To satisfy the first prong of this test, the defendant must allege that he would have accepted the plea offer absent counsel's deficient performance. See Rosin v. United States, 786 F.3d 873, 878 (11th Cir. 2015). However, the movant's “own conclusory after-the-fact-assertion” that he would have accepted a guilty plea, without more, is insufficient to demonstrate an entitlement to relief. See id. at 879; see also Diaz v. United States, 930 F.2d 832, 835 (11th Cir. 1991) (“Given appellant's awareness of the plea offer, his after the fact testimony concerning his desire to plead, without more, is insufficient to establish that but for counsel's alleged advice or inaction, he would have accepted the plea offer.”). This is particularly so where the defendant consistently professed his innocence both before and after trial. Osley, 751 F.3d at 1225 (“Osley's insistence on his innocence, both before and after trial, makes it more difficult to accept his claim that he would have taken a fifteen-year plea deal.”); see also Rosin, 786 F.3d at 878-79 (finding defendant failed to sufficiently allege prejudice where the record showed he had consistently maintained his innocence and refused to accept responsibility).

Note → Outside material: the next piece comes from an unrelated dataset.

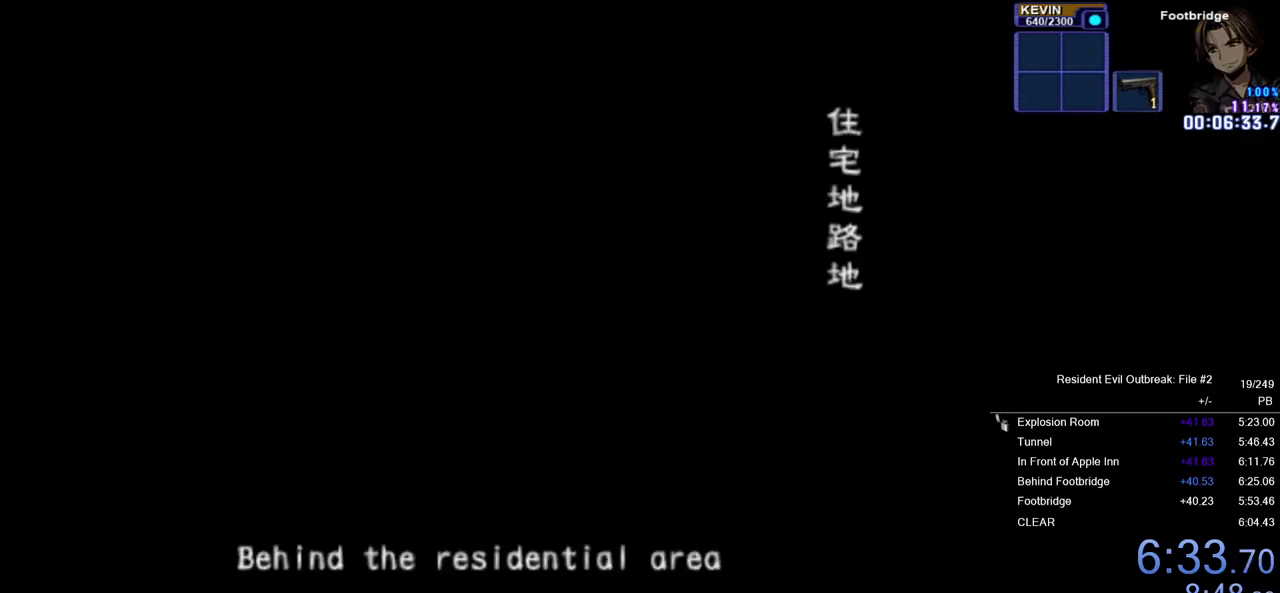
{"buttons": ["CROSS", "DPAD_UP", "DPAD_LEFT"], "left_stick": "center", "right_stick": "center", "events": []}
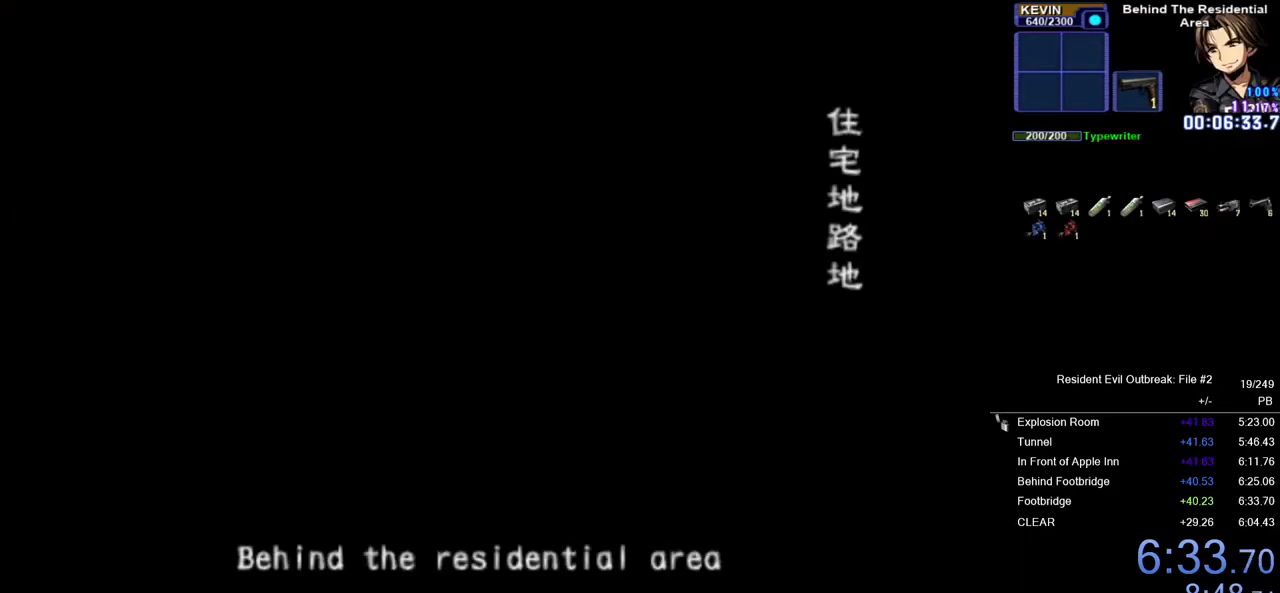
{"buttons": ["CROSS", "DPAD_UP", "DPAD_LEFT"], "left_stick": "center", "right_stick": "center", "events": []}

Here, the court finds that Pierce turned down informal plea offers by the Government. Pierce does not plead sufficient facts to demonstrate the existence of a formal plea offer; i.e., he fails to establish what the ultimate terms of any plea agreement with the Government would have been. Pierce's March 2017 affidavit does not mention the terms of the plea offer that supposedly was not communicated to him, although in his August 2017 reply to the Government's response, he presents evidence, in particular the letter he received from his counsel, of some of the terms of an offer made by the Government in February 2012. Some of the terms of an offer presented to, and turned down by, Pierce in March 2012 are also reflected in the email exchange between Assistant U.S. Attorney Stump and Pierce's counsel, but again, the ultimate terms of any plea agreement cannot be gleaned from that exchange.

Pierce maintains that his counsel performed deficiently by advising him to turn down the Government's plea offers in light of what counsel described as a lack of circumstantial evidence against Pierce, and by telling Pierce he was “very confident” they would be “victorious at a trial.” Thus, Pierce appears to change his claim from one of not being informed of a plea offer to an allegation that his counsel gave him professionally unreasonable advice about a plea offer he was informed of. But Pierce does not demonstrate that his counsel, in his advice to Pierce, misapprehended the nature and weight of the evidence against him. Moreover, there is a difference between expressing optimism about a defendant's chances at trial and guaranteeing that the defendant will win. Cf. Lafler, 566 U.S. at 163 (“In this case all parties agree the performance of respondent's counsel was deficient when he advised respondent to reject the plea offer on the grounds he could not be convicted at trial.” (emphasis added)). Even if Pierce's counsel did express confidence in the chances of winning at trial, counsel did not guarantee that Pierce would win. Pierce therefore has not demonstrated that his counsel's advice concerning the Government's plea offer was objectively unreasonable. Nejad v. Att'y Gen., 830 F.3d 1280, 1290 (11th Cir. 2016); Owens, 698 F.2d at 1113-14.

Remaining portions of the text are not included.